There are already some existing applications in Australia, New Zealand, Canada, Turkey, the UK, Germany, and Japan may pose significant challenges, because most of them may likely be filed by squatters. DeepSeek attempted to address some of these issues by claiming the EM priority (January 17, 2025) for its US application, but it’s not enough. In China, earlier applications filed in early January in Classes 9, 35, and 42 owned by a Suzhou company still threaten its priority claims, and several companies have filed same trademarks in other classes, both of them are unrelated with the real master of DeepSeek. The similar trademarks are also be a problem for Deepseek in the examination, for example “Deepseeker” in Japan.

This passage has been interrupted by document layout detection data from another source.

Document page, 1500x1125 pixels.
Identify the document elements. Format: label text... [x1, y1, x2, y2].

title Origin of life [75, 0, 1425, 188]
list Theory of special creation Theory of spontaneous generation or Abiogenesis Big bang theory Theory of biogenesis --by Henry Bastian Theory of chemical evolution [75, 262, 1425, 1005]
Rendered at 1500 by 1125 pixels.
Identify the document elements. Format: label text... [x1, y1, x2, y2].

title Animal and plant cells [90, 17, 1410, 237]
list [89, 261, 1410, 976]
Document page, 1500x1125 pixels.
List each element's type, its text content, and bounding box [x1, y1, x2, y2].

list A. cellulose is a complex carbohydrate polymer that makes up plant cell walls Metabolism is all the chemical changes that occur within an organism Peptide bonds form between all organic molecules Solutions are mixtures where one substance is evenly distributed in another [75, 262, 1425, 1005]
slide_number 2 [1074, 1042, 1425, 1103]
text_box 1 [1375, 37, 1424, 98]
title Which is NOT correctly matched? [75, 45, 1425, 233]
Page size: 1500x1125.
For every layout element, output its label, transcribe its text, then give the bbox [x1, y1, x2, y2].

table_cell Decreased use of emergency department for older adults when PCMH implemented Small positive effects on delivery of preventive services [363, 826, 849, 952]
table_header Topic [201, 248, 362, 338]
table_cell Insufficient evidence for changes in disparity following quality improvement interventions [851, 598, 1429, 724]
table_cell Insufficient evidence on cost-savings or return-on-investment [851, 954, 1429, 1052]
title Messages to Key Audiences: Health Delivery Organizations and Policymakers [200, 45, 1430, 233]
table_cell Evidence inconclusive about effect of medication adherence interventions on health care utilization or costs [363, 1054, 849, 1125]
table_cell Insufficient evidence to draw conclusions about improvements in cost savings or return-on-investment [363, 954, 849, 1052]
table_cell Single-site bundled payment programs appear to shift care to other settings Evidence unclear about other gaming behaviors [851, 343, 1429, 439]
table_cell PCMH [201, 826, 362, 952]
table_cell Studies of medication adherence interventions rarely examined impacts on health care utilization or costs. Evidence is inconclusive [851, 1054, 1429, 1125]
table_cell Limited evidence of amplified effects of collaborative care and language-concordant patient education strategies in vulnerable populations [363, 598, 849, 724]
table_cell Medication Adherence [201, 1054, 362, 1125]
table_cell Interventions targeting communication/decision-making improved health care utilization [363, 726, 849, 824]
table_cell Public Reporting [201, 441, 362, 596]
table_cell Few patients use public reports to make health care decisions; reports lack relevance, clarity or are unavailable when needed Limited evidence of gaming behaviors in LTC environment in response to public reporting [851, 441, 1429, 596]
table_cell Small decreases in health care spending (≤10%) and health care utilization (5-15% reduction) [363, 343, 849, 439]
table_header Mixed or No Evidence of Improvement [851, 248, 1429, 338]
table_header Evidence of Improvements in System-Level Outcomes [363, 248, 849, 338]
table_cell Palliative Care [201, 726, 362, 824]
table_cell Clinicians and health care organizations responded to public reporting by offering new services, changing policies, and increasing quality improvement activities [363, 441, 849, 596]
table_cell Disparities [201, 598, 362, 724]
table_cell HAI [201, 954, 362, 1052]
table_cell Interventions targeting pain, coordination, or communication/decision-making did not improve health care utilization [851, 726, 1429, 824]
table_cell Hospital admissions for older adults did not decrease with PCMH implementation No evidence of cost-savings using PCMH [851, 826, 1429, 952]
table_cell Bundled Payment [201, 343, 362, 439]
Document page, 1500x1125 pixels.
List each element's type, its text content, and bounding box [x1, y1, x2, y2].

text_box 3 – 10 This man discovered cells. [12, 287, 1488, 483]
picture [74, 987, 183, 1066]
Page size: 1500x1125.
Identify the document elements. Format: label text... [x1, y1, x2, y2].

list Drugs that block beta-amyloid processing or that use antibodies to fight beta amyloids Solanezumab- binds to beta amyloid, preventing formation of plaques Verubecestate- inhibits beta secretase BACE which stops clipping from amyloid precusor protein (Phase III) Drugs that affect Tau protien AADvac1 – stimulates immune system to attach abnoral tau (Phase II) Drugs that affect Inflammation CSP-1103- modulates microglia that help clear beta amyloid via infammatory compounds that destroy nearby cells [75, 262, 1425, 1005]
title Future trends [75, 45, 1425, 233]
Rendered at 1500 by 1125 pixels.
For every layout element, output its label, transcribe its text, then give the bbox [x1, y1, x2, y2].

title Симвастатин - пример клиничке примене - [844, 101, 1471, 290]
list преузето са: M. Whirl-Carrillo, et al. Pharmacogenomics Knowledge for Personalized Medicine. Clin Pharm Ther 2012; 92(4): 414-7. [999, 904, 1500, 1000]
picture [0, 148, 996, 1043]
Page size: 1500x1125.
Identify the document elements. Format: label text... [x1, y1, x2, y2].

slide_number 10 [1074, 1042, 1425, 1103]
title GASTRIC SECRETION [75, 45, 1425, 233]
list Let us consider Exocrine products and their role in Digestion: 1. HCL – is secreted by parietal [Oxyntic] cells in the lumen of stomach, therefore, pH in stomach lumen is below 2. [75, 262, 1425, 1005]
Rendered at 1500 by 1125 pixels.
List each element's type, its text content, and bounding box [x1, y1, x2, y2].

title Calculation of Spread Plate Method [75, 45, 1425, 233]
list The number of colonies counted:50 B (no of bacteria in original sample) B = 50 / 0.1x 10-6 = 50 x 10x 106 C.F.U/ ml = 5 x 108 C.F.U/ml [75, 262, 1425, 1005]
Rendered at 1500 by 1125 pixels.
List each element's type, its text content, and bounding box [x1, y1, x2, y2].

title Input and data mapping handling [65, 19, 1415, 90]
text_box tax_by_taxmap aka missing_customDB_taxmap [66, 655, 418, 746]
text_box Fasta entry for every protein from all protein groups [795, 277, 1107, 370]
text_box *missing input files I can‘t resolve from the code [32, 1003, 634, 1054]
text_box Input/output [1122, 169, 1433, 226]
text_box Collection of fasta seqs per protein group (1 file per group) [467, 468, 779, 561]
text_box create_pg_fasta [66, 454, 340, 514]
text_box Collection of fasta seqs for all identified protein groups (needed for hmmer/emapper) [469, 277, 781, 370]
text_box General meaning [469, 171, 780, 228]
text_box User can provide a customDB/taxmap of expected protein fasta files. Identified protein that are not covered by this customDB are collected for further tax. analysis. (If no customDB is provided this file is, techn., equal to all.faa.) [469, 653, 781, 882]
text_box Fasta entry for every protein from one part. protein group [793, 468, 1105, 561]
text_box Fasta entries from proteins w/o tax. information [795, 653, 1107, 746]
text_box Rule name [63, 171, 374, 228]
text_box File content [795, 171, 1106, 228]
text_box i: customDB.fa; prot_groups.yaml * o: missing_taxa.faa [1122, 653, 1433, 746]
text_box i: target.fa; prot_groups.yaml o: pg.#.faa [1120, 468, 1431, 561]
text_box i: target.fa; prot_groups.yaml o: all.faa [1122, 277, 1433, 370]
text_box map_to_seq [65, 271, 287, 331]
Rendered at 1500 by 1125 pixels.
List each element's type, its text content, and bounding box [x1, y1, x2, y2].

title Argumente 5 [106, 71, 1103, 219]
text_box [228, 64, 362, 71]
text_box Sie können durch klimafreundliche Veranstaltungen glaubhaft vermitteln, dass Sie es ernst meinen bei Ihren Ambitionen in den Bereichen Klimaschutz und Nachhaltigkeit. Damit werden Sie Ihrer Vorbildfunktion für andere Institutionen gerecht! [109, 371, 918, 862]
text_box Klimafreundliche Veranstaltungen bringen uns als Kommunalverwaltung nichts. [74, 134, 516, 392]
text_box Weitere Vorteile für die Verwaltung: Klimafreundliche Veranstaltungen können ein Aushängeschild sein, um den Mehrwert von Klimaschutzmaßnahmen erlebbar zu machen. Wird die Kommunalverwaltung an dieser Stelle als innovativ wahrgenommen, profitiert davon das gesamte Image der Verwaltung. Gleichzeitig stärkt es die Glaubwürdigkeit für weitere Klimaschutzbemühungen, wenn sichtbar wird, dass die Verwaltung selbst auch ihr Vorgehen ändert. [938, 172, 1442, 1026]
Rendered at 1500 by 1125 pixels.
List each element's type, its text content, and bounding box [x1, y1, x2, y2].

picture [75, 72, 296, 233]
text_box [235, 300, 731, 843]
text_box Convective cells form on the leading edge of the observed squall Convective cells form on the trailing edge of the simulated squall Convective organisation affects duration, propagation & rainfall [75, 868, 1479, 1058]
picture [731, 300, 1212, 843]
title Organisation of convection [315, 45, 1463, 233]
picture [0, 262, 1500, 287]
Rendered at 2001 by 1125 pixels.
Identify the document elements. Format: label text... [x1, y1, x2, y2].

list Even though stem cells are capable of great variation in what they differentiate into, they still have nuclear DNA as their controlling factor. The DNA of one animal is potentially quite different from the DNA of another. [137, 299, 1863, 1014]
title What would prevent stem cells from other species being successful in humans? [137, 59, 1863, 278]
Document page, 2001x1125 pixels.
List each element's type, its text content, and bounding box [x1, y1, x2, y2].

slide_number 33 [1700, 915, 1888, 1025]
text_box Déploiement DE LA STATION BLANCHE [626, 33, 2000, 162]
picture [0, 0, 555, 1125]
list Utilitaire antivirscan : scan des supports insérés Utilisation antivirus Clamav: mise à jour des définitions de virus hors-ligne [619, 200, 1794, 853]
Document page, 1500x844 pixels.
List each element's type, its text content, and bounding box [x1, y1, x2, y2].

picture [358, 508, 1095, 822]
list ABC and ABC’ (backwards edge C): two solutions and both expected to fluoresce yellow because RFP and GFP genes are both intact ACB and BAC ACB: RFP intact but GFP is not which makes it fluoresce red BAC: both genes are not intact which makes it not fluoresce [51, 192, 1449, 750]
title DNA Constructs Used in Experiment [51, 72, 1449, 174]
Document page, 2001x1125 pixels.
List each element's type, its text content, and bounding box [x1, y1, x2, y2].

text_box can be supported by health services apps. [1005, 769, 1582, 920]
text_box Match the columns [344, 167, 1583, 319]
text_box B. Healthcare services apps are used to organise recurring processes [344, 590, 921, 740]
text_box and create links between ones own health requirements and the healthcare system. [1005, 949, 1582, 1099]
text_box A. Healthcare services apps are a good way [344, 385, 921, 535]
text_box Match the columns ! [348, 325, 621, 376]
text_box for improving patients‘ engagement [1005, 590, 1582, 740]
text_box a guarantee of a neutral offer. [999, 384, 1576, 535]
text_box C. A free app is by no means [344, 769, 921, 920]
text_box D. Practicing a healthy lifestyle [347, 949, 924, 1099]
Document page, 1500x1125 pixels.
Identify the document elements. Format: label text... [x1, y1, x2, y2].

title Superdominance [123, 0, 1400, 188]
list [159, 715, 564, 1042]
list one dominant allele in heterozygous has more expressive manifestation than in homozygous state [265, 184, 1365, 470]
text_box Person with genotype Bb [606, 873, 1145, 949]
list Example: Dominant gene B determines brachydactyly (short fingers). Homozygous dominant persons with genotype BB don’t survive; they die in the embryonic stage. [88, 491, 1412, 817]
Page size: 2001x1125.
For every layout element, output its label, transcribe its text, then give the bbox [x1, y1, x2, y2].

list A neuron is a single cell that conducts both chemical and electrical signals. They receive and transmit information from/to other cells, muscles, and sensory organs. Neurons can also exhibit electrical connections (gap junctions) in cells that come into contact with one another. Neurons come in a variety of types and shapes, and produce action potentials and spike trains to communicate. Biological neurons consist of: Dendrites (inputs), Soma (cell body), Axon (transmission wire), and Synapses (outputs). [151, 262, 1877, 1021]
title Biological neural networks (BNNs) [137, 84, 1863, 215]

DeepSeek’s story is a cautionary tale for startups and SMEs. Many entrepreneurs delay oversea trademark registration due to uncertainty of market and budget but not aware of the potential risk of the brand. Here’s how startups can avoid this trap:
1. Start Early: Trademarks First, Brand Second
Think Global: Conduct comprehensive trademark searches in target markets, manufacturing hubs, and competitor regions from day one.
Core + Defensive Classes: Beyond core classes (e.g., Class 9 for software, Class 42 for tech services), register related classes like 35 (advertising) and 45 (social services) to prevent “brand hijacking.”
2. Leverage International Systems
Madrid + Local Filings: Use the Madrid System for cost-effective registration in key markets, but file directly in high-risk or slow-processing countries.
Priority Rights: File applications in different country within 6 months of your first filing to maximize priority claims against squatters.
3. Monitor and Act Fast
Trademark Watch: Use tools like WIPO or TMview to monitor new applications and spot potential conflicts early.
Oppose or Negotiate: Challenge squatters through legal channels while exploring buyout options—some may settle for a low price.
4. Budget Smart, Plan Long-Term
Phased Registration: Align trademark filings with funding rounds and market expansion plans, prioritizing English-speaking and high-growth regions.
Cost Efficiency: Initial registration is the most cost-effective option. Post-registration disputes (e.g., cancellations, oppositions) can cost multiples more.
DeepSeek’s trademark journey underscores the critical link between IP strategy and business success. For startups, trademarks aren’t just legal assets—they’re your passport to global markets. By acting early, leveraging international systems, and staying vigilant, companies can protect their brand and secure a competitive edge.